Edit, Evolve, Send and Re-Send the same item of information as your task to schedule a meeting turns into an invitation turns into a scheduled meeting on your calendar turns into an agenda list turns into meeting notes.

A simple meeting can often generate a dozen or more separate bits of information for everyone involved; bits of information that each person then needs to manage independently.

  • You create a task item to schedule a meeting;
  • Send out a separate email message to invite others to the meeting;
  • Follow-up with a whole thread to work out the meeting agenda;
  • And add the meeting to your calendar.
  • As the meeting shifts around and the agenda changes (all information that arrives via more email messages), you update the event on your calendar.
  • During the meeting, you write up notes and send them out in yet another email; which in turn
  • Prompts responses as others amend your meeting notes in follow-up emails

When you go back to look for the definitive record of what was discussed and decided at that meeting, where do you start? There are so many bits to collate and reconcile into a “single source of truth”.

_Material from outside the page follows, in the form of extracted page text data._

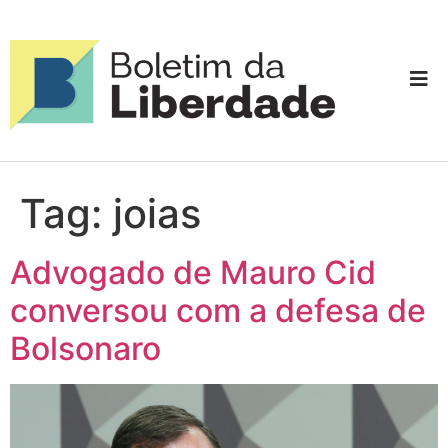
Tag:
joias
Advogado de Mauro Cid
conversou com a defesa de
Bolsonaro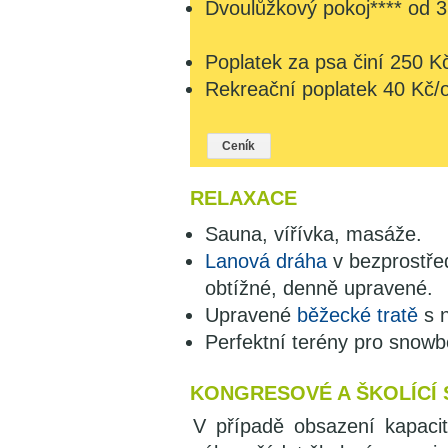
Dvoulůžkový pokoj**** od 
Poplatek za psa činí 250 K
Rekreační poplatek 40 Kč/os
Ceník
RELAXACE
Sauna, vířívka, masáže.
Lanová dráha
v bezprostřed
obtížné, denně upravené.
Upravené
běžecké tratě
s n
Perfektní terény pro snowb
KONGRESOVÉ A ŠKOLÍCÍ 
V případě obsazení kapacit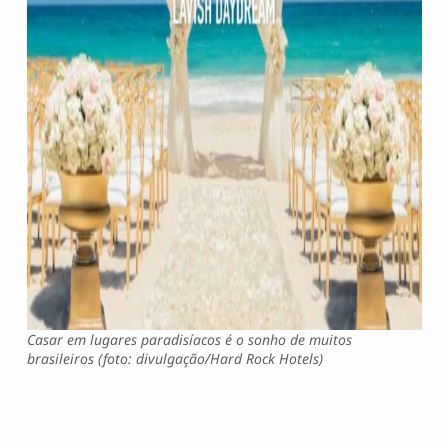
Casar em lugares paradisíacos é o sonho de muitos
brasileiros (foto: divulgação/Hard Rock Hotels)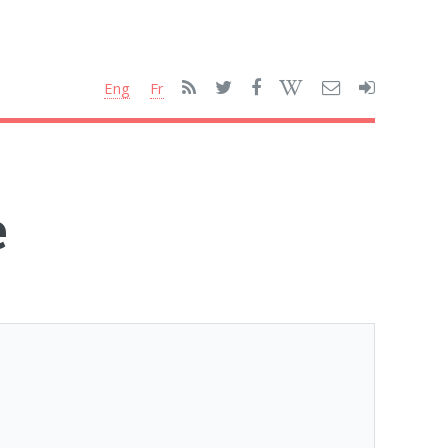
Eng
Fr
e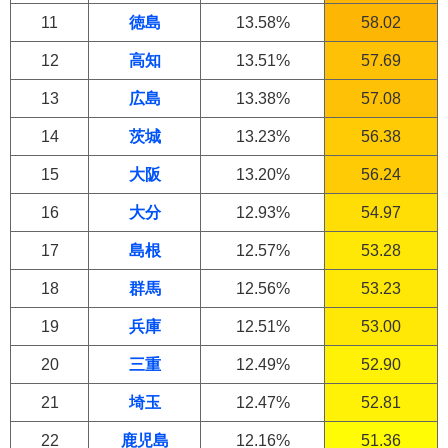
11
徳島
13.58%
58.02
12
高知
13.51%
57.69
13
広島
13.38%
57.08
14
茨城
13.23%
56.38
15
大阪
13.20%
56.24
16
大分
12.93%
54.97
17
島根
12.57%
53.28
18
群馬
12.56%
53.23
19
兵庫
12.51%
53.00
20
三重
12.49%
52.90
21
埼玉
12.47%
52.81
22
鹿児島
12.16%
51.36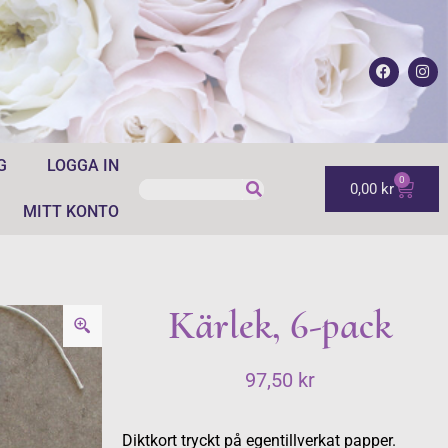
G
LOGGA IN
0
0,00
kr
MITT KONTO
Kärlek, 6-pack
97,50
kr
Diktkort tryckt på egentillverkat papper.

By contrast, in Chandler you have 1 item that you edit and amend over time with changes and new information.

Your task to schedule a meeting can be sent out as an invitation email and then put on your calendar once everyone has agreed to a suitable time. In parallel, you can pull together a meeting agenda on that same meeting event item. During the meeting, you can take meetings notes, again in the same meeting event item. All the while, you can send and resend the same task/event item to notify people who aren’t sharing through Chandler.

1. Collecting Agenda Items for a Meeting in a “Task List” View
Meeting Event in a “Task List” View

2. Reviewing Meeting Notes from the Calendar
Meeting Notes on the Calendar

3. Sending an Update to the Event with Notes from the Meeting
Send Update of Event with Notes from the Meeting

More importantly, all of this use and re-use is plausible because you can access the same information item from different contexts (the calendar and the list view, multiple collections) and there is built-in support for “losing” and “finding” information. Otherwise, recycling and evolving notes and events would quickly turn into an onerous workflow you would not bother with.

In Chandler:

  • Meetings on your calendar can be managed like tasks in a list view; and vice versa,
  • Tasks can be tracked from the list view *and* put on the calendar to mark important deadlines and milestone dates;
  • The LATER “Triage Status” allows you to “disappear” stuff you can’t deal with right now without losing it forever;
  • Tickler alarms and event dates automatically re-focus your attention on things you need to follow-up on

This Recycling Workflow works for maintaining lists (shopping lists, lists of questions, thank you notes, etc) and working on drafts as well. Really, it applies to anything that evolves and changes over time.